• **YOUR OBJECTIVE**
Transcribe every line of the material below without change, apart from dropping the pictures.

• **DATA EXTRACTS**
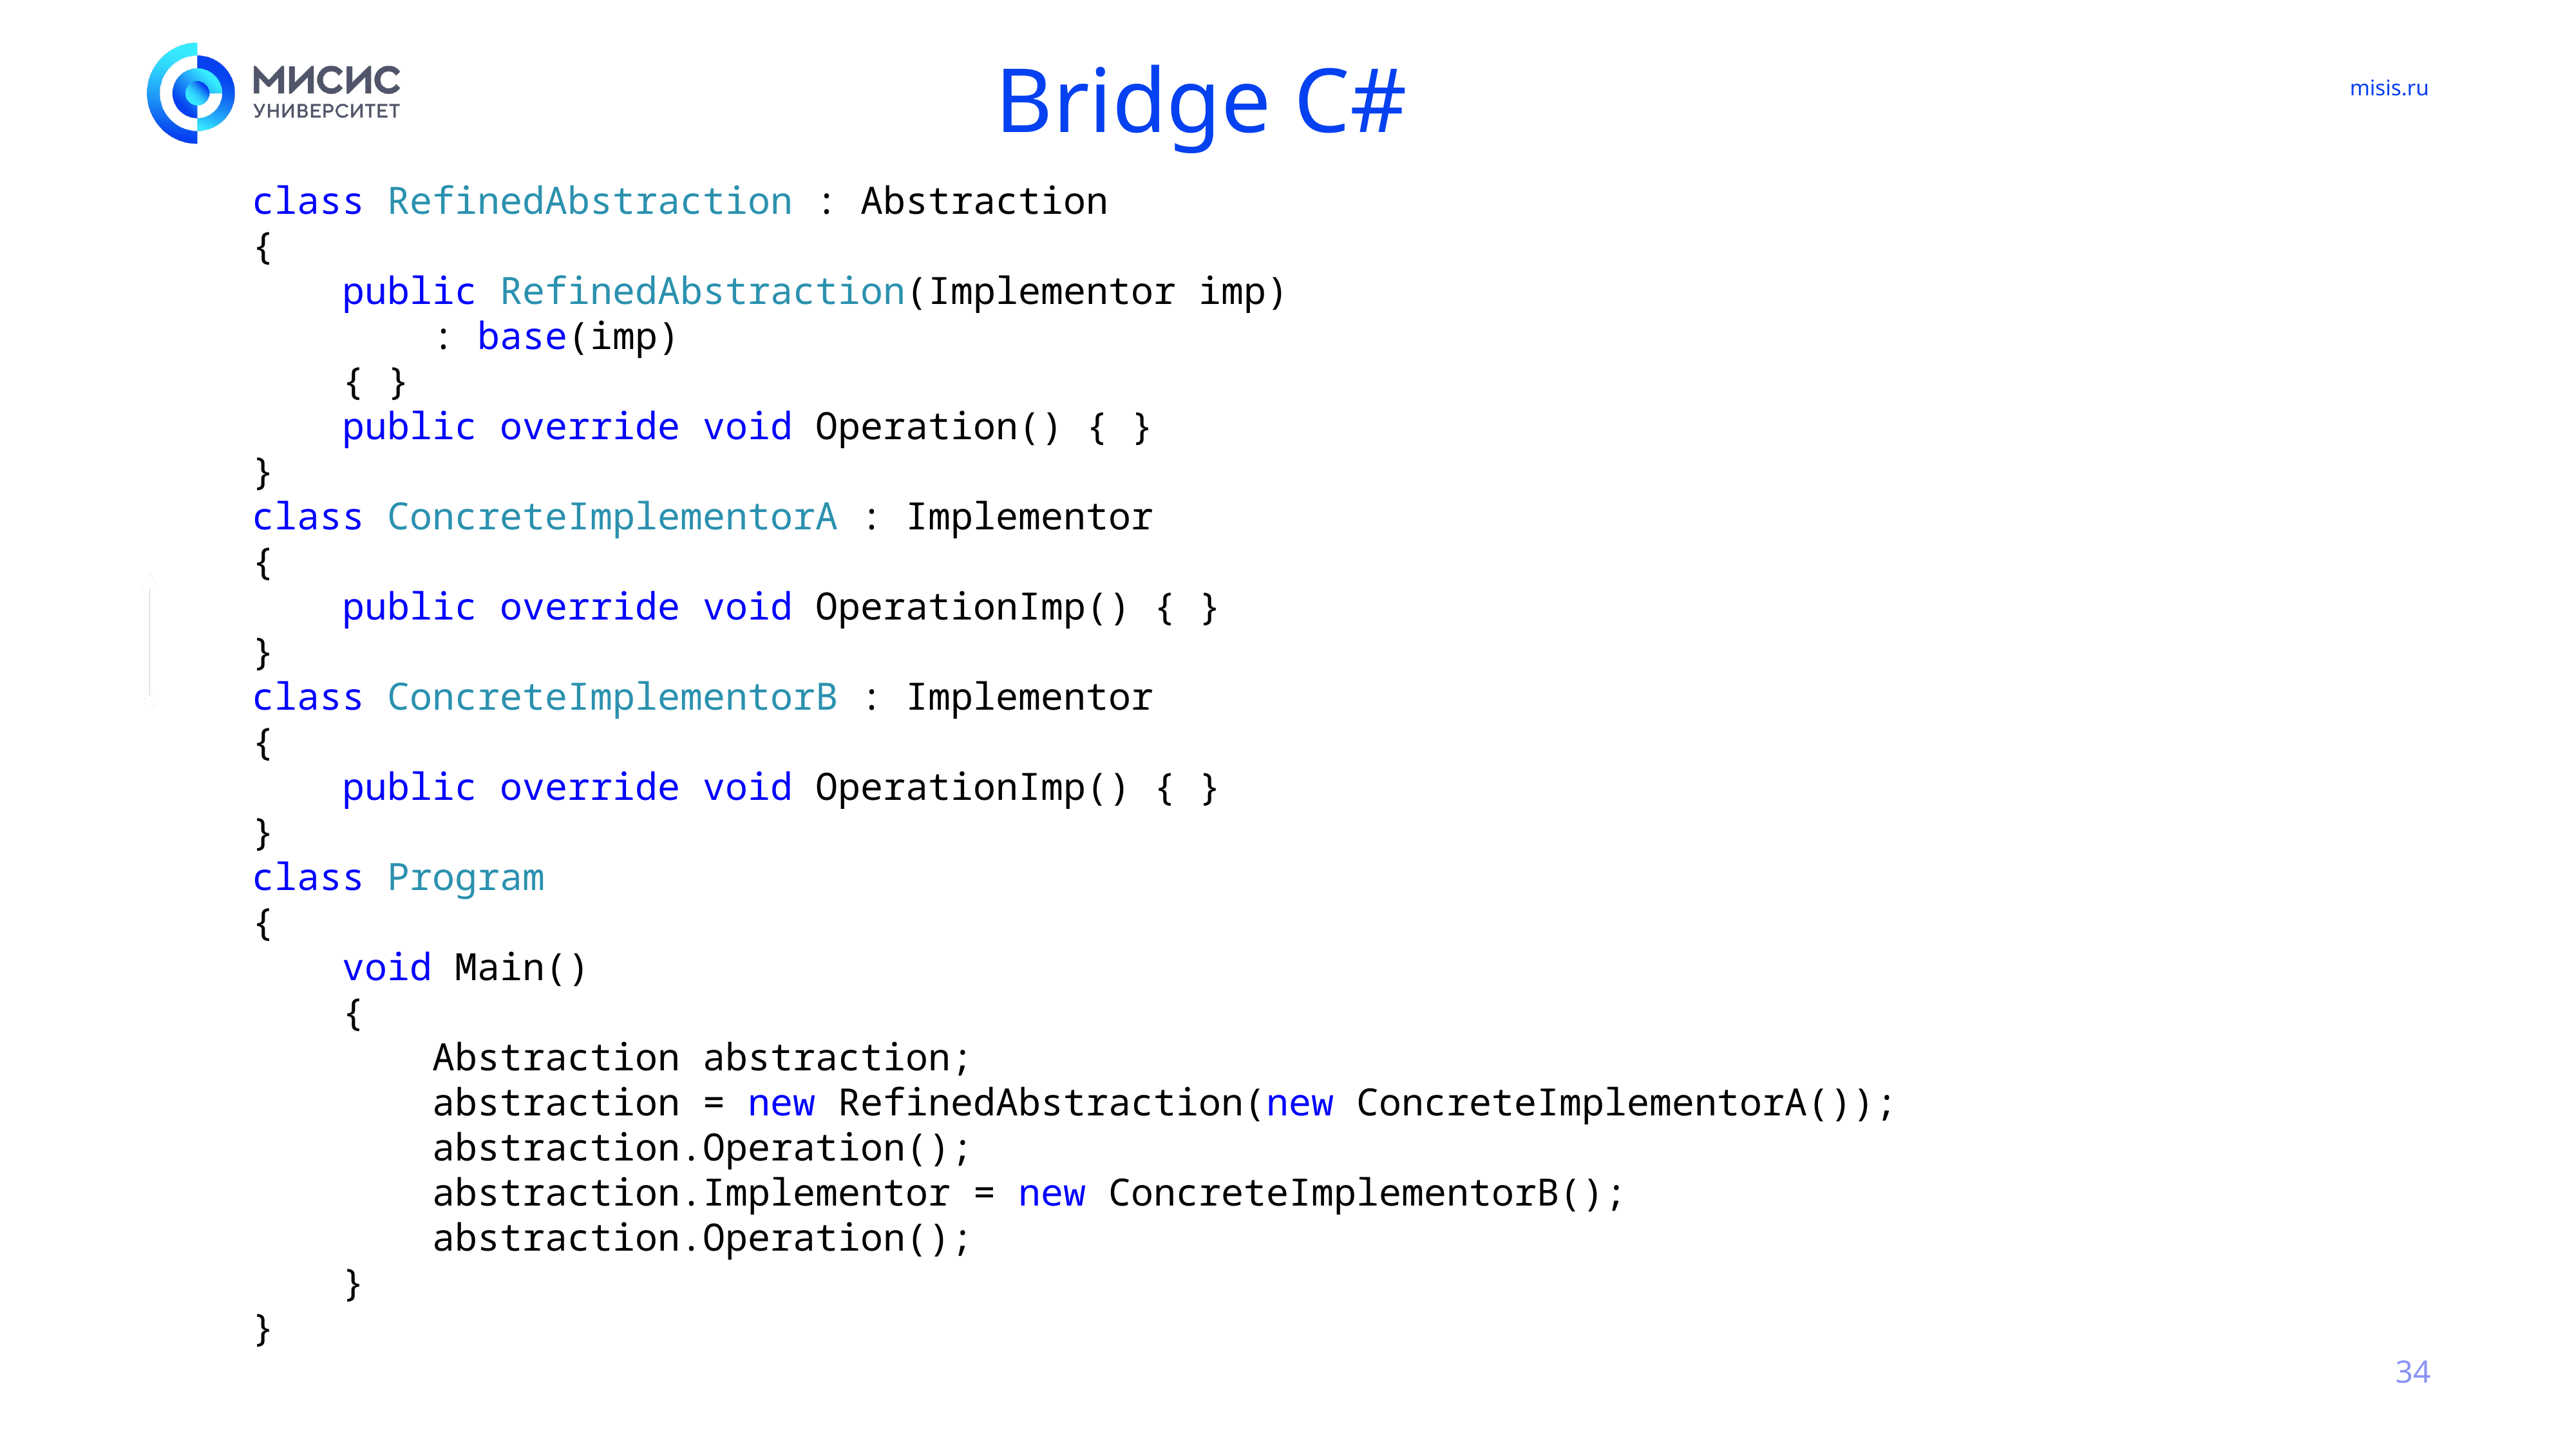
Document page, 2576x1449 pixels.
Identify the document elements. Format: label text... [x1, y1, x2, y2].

picture [141, 573, 158, 707]
title Bridge C# [639, 55, 1763, 172]
slide_number 34 [2417, 1334, 2441, 1412]
picture [147, 42, 401, 144]
list class RefinedAbstraction : Abstraction { public RefinedAbstraction(Implementor imp) : base(imp) { } public override void Operation() { } } class ConcreteImplementorA : Implementor { public override void OperationImp() { } } class ConcreteImplementorB : Implementor { public override void OperationImp() { } } class Program { void Main() { Abstraction abstraction; abstraction = new RefinedAbstraction(new ConcreteImplementorA()); abstraction.Operation(); abstraction.Implementor = new ConcreteImplementorB(); abstraction.Operation(); } } [242, 172, 2417, 1412]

• **ANSWER BOX**
Document page, 2576x1449 pixels.
Identify the document elements. Format: label text... [x1, y1, x2, y2].

picture [141, 573, 158, 707]
title Bridge C# [639, 55, 1763, 172]
slide_number 34 [2417, 1334, 2441, 1412]
picture [147, 42, 401, 144]
list class RefinedAbstraction : Abstraction { public RefinedAbstraction(Implementor imp) : base(imp) { } public override void Operation() { } } class ConcreteImplementorA : Implementor { public override void OperationImp() { } } class ConcreteImplementorB : Implementor { public override void OperationImp() { } } class Program { void Main() { Abstraction abstraction; abstraction = new RefinedAbstraction(new ConcreteImplementorA()); abstraction.Operation(); abstraction.Implementor = new ConcreteImplementorB(); abstraction.Operation(); } } [242, 172, 2417, 1412]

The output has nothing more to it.